— Exercise text —
□ □ □

This blogpost by Sumita Mukerhjee was first published on Parliament’s UK Vote 100 blog and is reproduced with permission.
Just because I am re-reading Sumita’s work, talking to my part 3 students about British women MPs and support for the Indian Women’s Franchise and because in her blog she references some amazing materials in the Astor Papers – here it is with our thanks to Dr Mukerhjee and Vote100…
The 1918 Representation of the People Act, which enfranchised some British women over 30, had a broader impact beyond the British Isles. In commemorating the centenary of this Act, it will be important to acknowledge some of the broader geographical legacies of this suffrage victory.
Many British suffragettes and suffragists had, for example, invoked India during their campaigns and turned their attention more directly towards India after 1918. Until India gained independence from Britain in 1947, matters of the Indian women’s franchise were decided in the House of Commons. There were two significant Acts of Parliament on this issue in 1919 and 1935.
The 1919 Government of India Act enlarged and reformed the legislatures in India and enfranchised Indian men who owned a certain amount of property. Despite campaigns led by Indian women, and also British campaigners, Indian women were explicitly excluded from the new franchise. In the autumn of 1919, Indian suffragists Sarojini Naidu, Herabai Tata, and Mithan Tata, arranged meetings in the House of Commons and met with and lobbied British MPs, but were unsuccessful in persuading the government to intervene on this matter.
Although women were not enfranchised, the government did allow a concession. The 1919 Act gave Indian provincial councils the freedom to choose to give Indian women the vote. By 1930, all the provinces in British India had enfranchised women, but only if they met the restrictive property rights that also applied to men. This meant that less than 1% of the adult female population was enfranchised in most provinces and the ratio of male to female voters in India was about 25:1.
The 1918 Parliament (Qualification of Women Act) whichenabled women over the age of 21 to stand for election also had broader geographical impacts beyond Britain. The early generation of British female MPs had a keen interest in Indian female suffrage. Nancy Astor, the first female MP to take up a seat in parliament, was very supportive of Indian women who were fighting for the right to vote. As more women took up seats in parliament, Astor was able to gain more allies. The Indian suffragist Radhabai Subbarayan wrote to Astor in August 1932, asking her to bring all the female MPs in parliament together to support Indian women. As Subbarayan put it: ‘We expect you, as women, to help us’.[1]
Eleanor Rathbone, the Independent MP for Combined English Universities from 1929 to 1945, was also an active campaigner on behalf of Indian women. In 1933, Rathbone set up a Committee for Indian Women’s Franchise, and took a leading role in pushing through reforms to the franchise in the subsequent 1935 Government of India Act.
Led by Astor, Conservative female MPs were keen to show that Conservatives could take the lead on this issue. As Astor put it in March 1934, ‘I was extremely anxious that all the pressure with regard to Indian women should not come from the Liberal and Labour women, and for this reason I took fairly active steps in order that the Conservative women might be in a position to express some sort of an opinion’.[2]
Conservative women MPs on the terrace of the House of Commons, 1931. Front: Norah Runge, Lady Iveagh, Duchess of Atholl, Irene Ward, Mary Pickford. Back: Nancy Astor, Helen Shaw, Mavis Tate, Thelma Cazalet, Sarah Ward, Ida Copeland, Florence Horsburgh. Parliamentary Archives, HL/PO/RO/1/188.

□ □ □

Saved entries
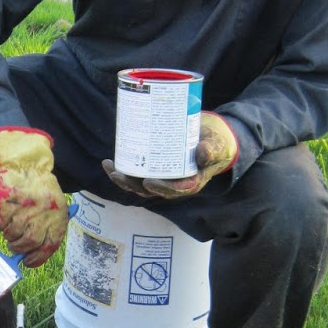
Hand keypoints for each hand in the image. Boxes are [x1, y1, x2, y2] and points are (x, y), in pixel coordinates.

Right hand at [0, 127, 68, 265]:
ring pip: (12, 233)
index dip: (37, 258)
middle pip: (29, 242)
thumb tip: (32, 254)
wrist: (26, 163)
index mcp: (57, 215)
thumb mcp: (54, 206)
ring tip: (9, 227)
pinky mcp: (7, 202)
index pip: (49, 246)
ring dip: (8, 234)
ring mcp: (24, 207)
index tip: (27, 261)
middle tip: (14, 245)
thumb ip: (48, 228)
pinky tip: (3, 215)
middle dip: (19, 247)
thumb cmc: (40, 188)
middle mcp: (43, 212)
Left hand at [102, 112, 238, 198]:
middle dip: (133, 185)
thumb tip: (202, 154)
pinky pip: (136, 174)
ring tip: (109, 168)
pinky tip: (110, 163)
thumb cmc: (214, 143)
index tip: (149, 182)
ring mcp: (162, 178)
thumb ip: (212, 149)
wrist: (209, 138)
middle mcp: (173, 184)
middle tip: (119, 175)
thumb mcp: (217, 146)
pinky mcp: (153, 170)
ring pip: (139, 185)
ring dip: (122, 179)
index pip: (175, 190)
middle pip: (151, 190)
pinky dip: (122, 171)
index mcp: (191, 182)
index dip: (161, 188)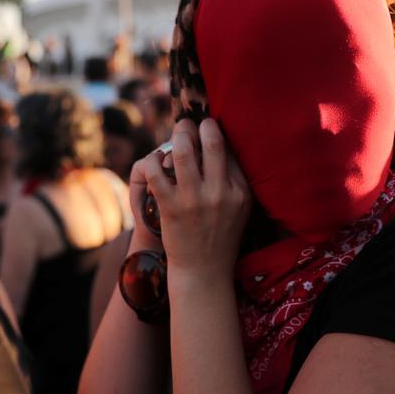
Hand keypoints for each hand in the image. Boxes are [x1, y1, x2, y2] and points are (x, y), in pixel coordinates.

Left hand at [130, 118, 250, 274]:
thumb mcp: (240, 208)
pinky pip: (157, 173)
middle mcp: (220, 193)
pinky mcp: (171, 208)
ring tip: (176, 133)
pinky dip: (154, 160)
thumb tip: (224, 146)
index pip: (229, 151)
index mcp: (240, 191)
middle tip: (190, 122)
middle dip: (198, 126)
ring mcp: (194, 200)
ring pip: (184, 153)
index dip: (216, 134)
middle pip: (211, 144)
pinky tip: (155, 160)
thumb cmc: (221, 236)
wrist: (203, 271)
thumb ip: (235, 179)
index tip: (208, 128)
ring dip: (177, 136)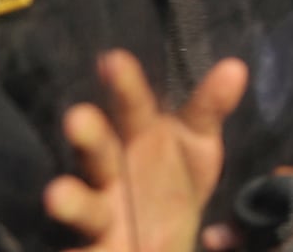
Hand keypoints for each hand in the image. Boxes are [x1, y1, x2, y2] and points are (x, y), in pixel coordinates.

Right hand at [43, 51, 246, 251]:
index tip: (112, 59)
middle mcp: (111, 171)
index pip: (133, 106)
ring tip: (56, 195)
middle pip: (98, 151)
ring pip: (84, 206)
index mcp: (138, 136)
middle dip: (89, 136)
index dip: (124, 85)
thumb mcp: (198, 142)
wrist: (164, 240)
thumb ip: (210, 108)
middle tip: (77, 118)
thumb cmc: (174, 176)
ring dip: (71, 201)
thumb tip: (236, 66)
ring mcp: (102, 212)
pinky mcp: (97, 249)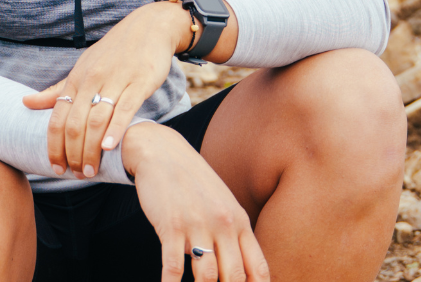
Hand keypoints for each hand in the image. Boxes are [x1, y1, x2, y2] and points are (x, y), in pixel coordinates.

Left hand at [21, 0, 193, 177]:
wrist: (147, 28)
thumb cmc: (112, 53)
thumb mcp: (82, 68)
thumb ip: (57, 90)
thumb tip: (25, 102)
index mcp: (76, 79)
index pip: (57, 118)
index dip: (53, 146)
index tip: (55, 168)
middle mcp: (92, 80)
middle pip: (74, 124)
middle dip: (72, 154)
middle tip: (76, 175)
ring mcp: (116, 81)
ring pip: (96, 120)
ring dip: (91, 149)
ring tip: (90, 171)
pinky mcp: (139, 83)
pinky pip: (125, 109)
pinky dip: (115, 130)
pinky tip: (109, 148)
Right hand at [125, 122, 269, 281]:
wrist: (163, 152)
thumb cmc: (193, 181)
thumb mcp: (222, 203)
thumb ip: (232, 235)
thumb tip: (235, 270)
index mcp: (240, 222)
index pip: (258, 268)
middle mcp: (223, 224)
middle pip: (234, 277)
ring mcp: (198, 225)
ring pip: (207, 276)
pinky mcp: (172, 226)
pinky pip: (173, 266)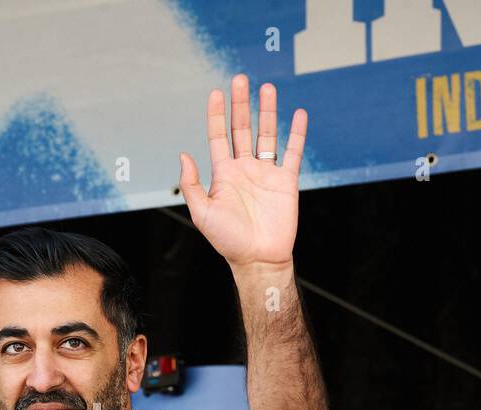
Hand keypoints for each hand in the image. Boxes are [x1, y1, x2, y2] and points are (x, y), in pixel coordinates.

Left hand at [178, 74, 306, 268]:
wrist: (258, 259)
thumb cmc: (227, 240)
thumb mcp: (202, 213)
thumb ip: (192, 184)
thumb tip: (183, 155)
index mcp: (224, 174)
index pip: (219, 137)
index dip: (216, 115)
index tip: (215, 93)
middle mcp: (245, 169)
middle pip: (243, 129)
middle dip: (241, 104)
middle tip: (241, 79)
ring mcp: (266, 173)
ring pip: (267, 135)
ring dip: (267, 112)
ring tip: (267, 89)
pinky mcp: (286, 181)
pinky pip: (293, 153)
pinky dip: (296, 134)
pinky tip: (297, 114)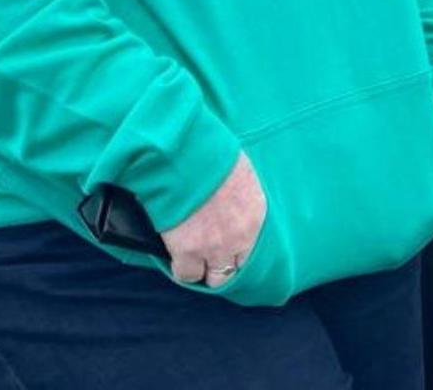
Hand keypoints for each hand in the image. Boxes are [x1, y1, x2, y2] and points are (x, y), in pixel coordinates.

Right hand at [162, 153, 265, 287]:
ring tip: (192, 260)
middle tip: (209, 258)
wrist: (185, 155)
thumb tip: (228, 202)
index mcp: (255, 215)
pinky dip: (182, 269)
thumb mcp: (237, 173)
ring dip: (203, 269)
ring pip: (213, 278)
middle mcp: (240, 237)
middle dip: (222, 266)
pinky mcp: (187, 250)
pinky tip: (176, 258)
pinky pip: (186, 274)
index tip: (227, 250)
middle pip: (235, 270)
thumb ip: (238, 197)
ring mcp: (214, 247)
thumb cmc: (210, 154)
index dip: (236, 253)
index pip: (253, 251)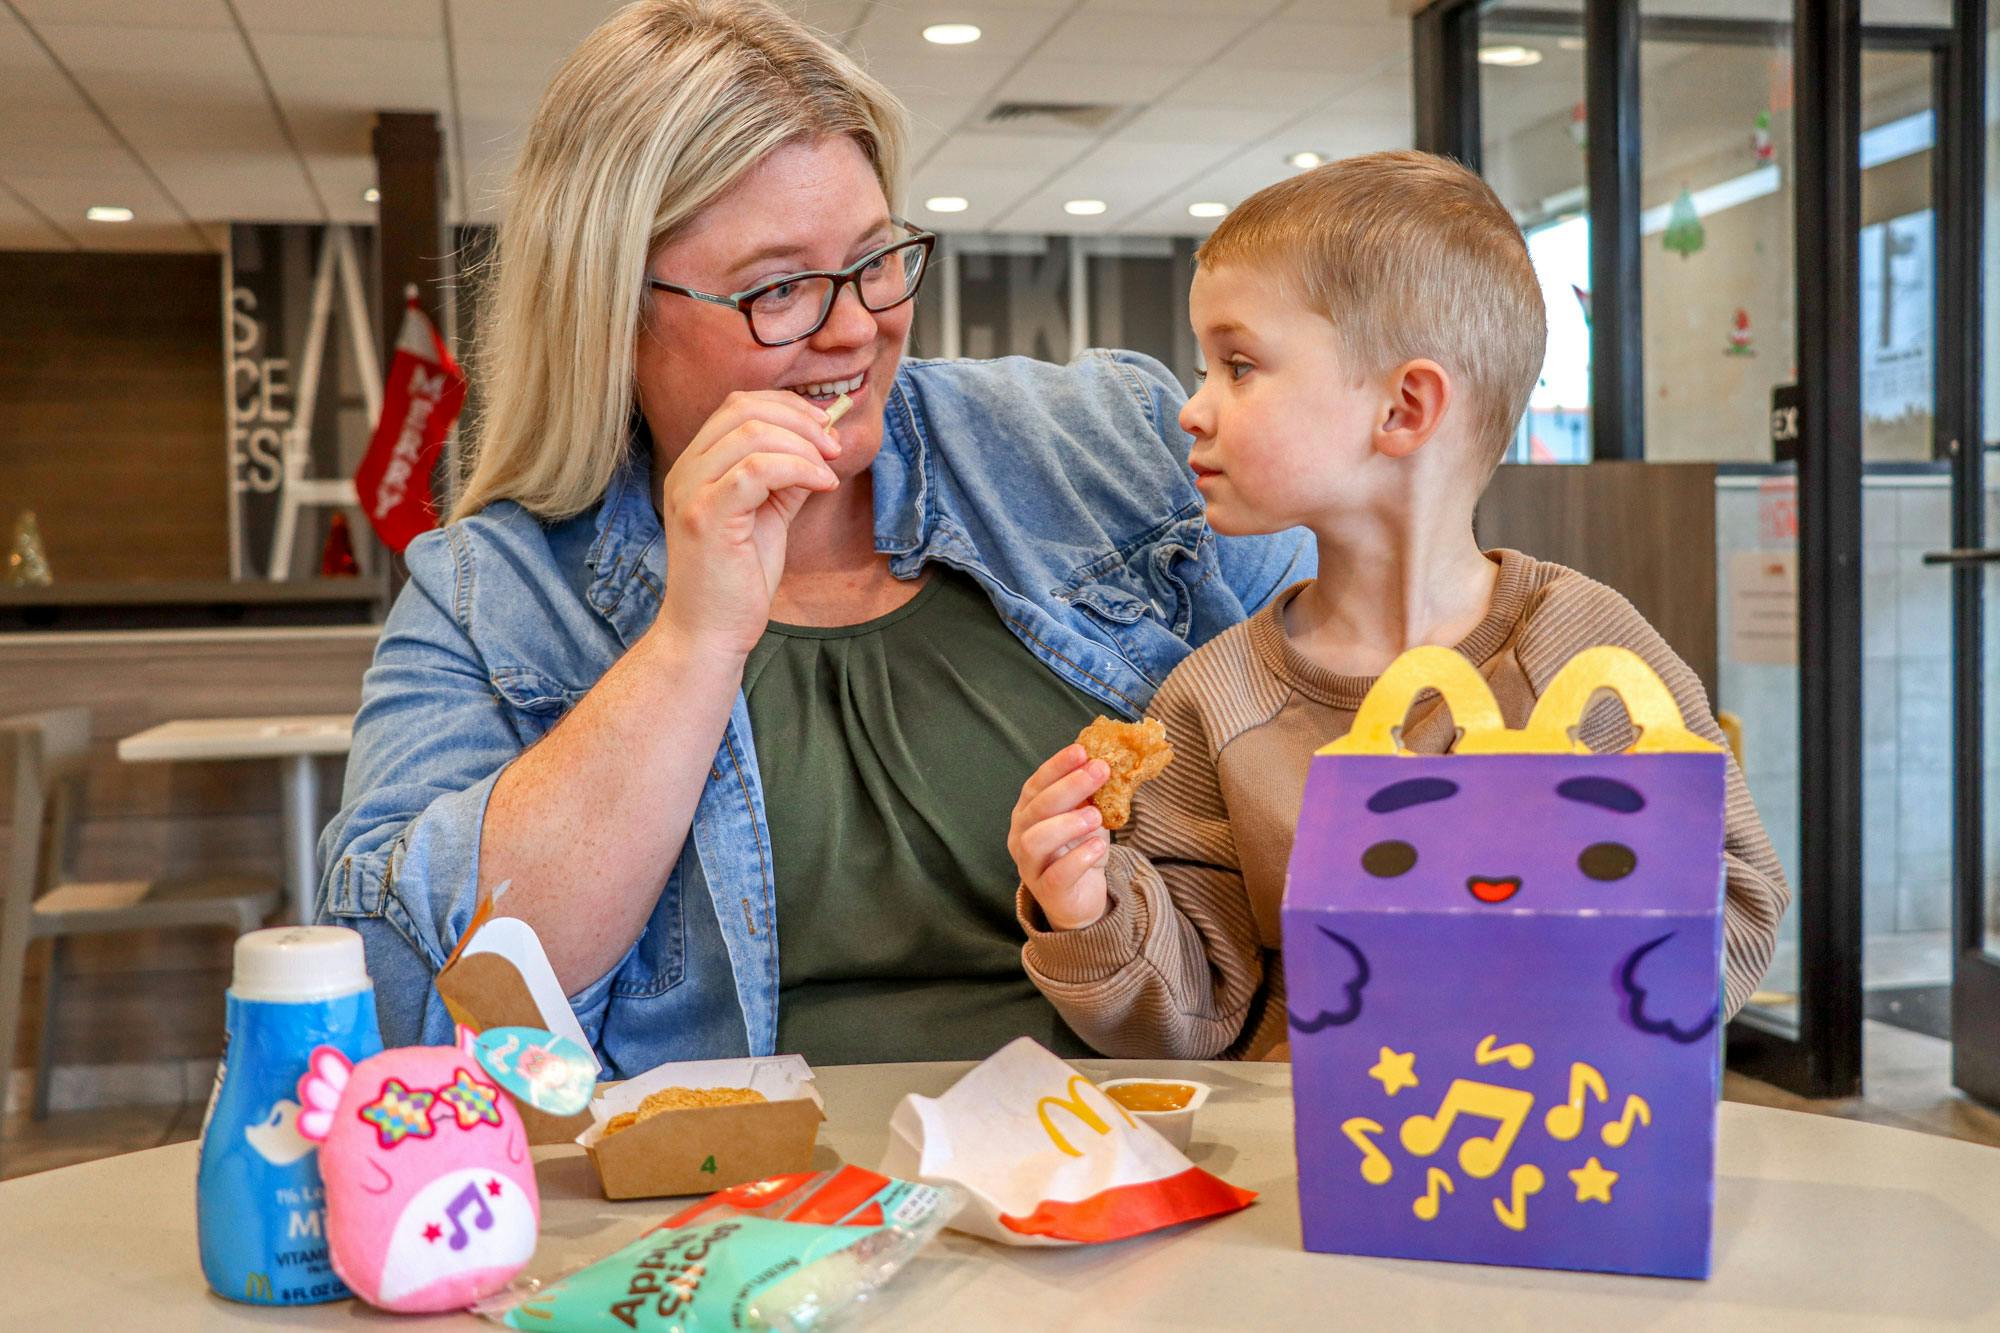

□ □ □

— Tasks and exercises —
**A)** Write out the passage on Indian women's suffrage between "Just because I" and "this suffrage victory.", inclusive.
**B)** Carry the passage on Indian women's suffrage forward, picking up right after its final sentence.

— Responses by task —
**A)**
Just because I am re-reading Sumita’s work, talking to my part 3 students about British women MPs and support for the Indian Women’s Franchise and because in her blog she references some amazing materials in the Astor Papers – here it is with our thanks to Dr Mukerhjee and Vote100…
The 1918 Representation of the People Act, which enfranchised some British women over 30, had a broader impact beyond the British Isles. In commemorating the centenary of this Act, it will be important to acknowledge some of the broader geographical legacies of this suffrage victory.

**B)**
Mary Pickford, Conservative MP for Hammersmith North from 1931 to 1934, took up a place on an Indian Franchise Committee that toured India in 1932, looking for ways to increase the number of men and women who could vote. Irene Ward, Conservative MP for Wallsend 1931 to 1945 (and then Tynemouth 1950-1974), was also known for her interest in this issue. She put forward two amendments to the 1935 Government of India Act to increase the number of Indian women who could vote. Aware that MPs needed grassroots support for these amendments, Ward met with and lobbied northern Conservative groups to ensure there was wide-scale party support for this issue. Meanwhile, Astor urged Ida Copeland (MP for Stoke from 1931 to 1935) to pass resolutions at Conservative area councils in the East and West Midlands in support of Indian women. Thelma Cazalet also supported her colleagues on this issue.
Nancy Astor wrote to Samuel Hoare, the Secretary of State for India, in July 1935 on this matter. ‘I can’t sit down quietly under a scheme which is going to enfranchise only one woman to sixteen men at the best.’
Astor went on: ‘We must have a proportion of one to five by some means or other. Unless that is secured you will have a suffragette agitation in India in a very short time- and you will deserve it. Surely you know that the Indian women can make themselves troublesome? If they are left out of the new constitution instead of getting their help you will get their hostility, and of course all the more active of them will become wreckers.’
She closed with: ‘You are as good a feminist as I am, I really believe. Can you sleep easy in your bed and think of India governed only by Indian men?’[3]
As a result of this lobbying, the 1935 Government of India Act enfranchised the wives and widows of existing male voters, and introduced a literacy qualification as an alternative means to qualify women to vote.
It was through the work of this first generation of British female MPs, who refused to be insular in their feminism or their politics, who engaged and conversed with Indian campaigners both in Britain and India, that they were able to enlarge the franchise for Indian women. Indian women had hoped for more, and had engaged in their own active campaigns for full universal adult suffrage. They were often critical of the timidity of British reformers who didn’t push harder to enfranchise all women. They would have to wait until 1949 to achieve this aim.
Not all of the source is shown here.